■ THE PROBLEM ■
Omit the pictures, but give back every entry below exactly as written.

● ● ● ● ● ● ●

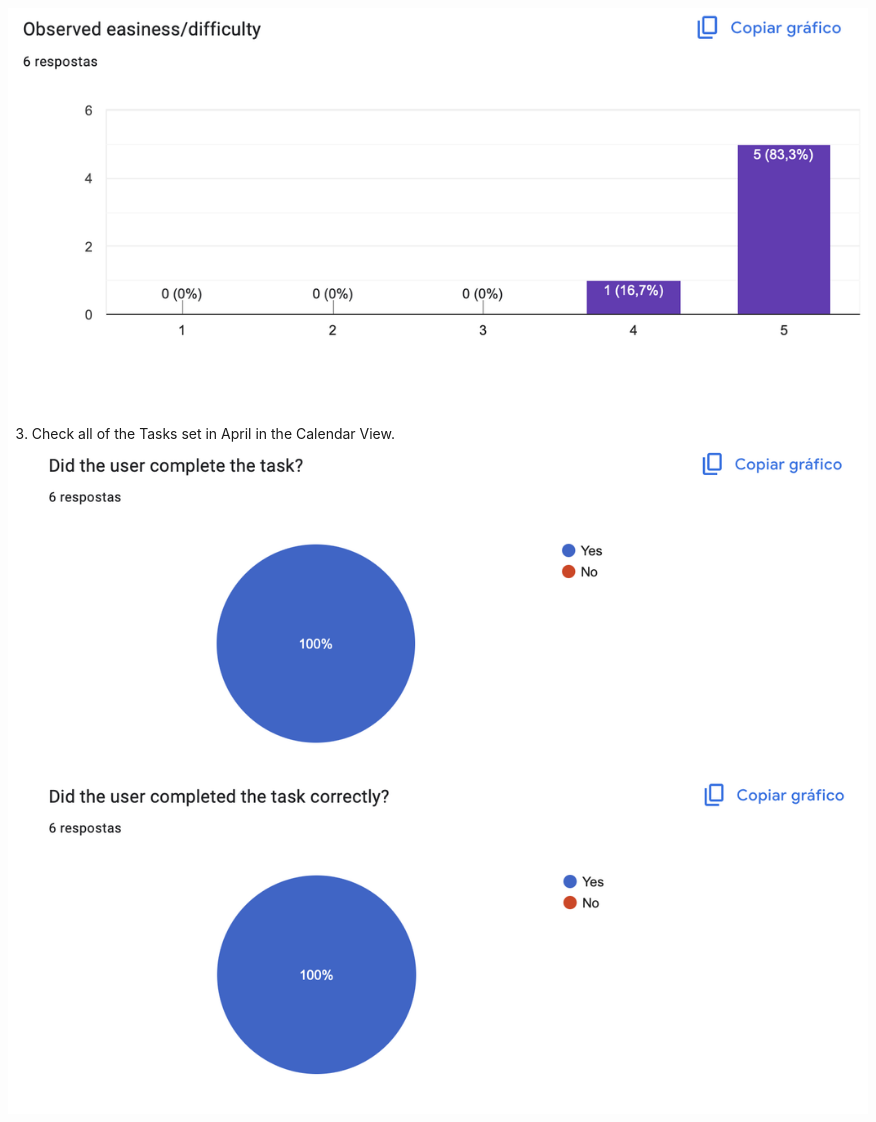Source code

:   ![personal2easiness](./observer_assets/personal2/easiness.png)

  
  3. Check all of the Tasks set in April in the Calendar View.
  ![personal3completed](./observer_assets/personal3/completed.png)
  ![personal3correctly](./observer_assets/personal3/correctly.png)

● ● ● ● ● ● ●

■ SOLVED EXERCISE ■
Source code

:   ![personal2easiness](./observer_assets/personal2/easiness.png)

  
  3. Check all of the Tasks set in April in the Calendar View.
  ![personal3completed](./observer_assets/personal3/completed.png)
  ![personal3correctly](./observer_assets/personal3/correctly.png)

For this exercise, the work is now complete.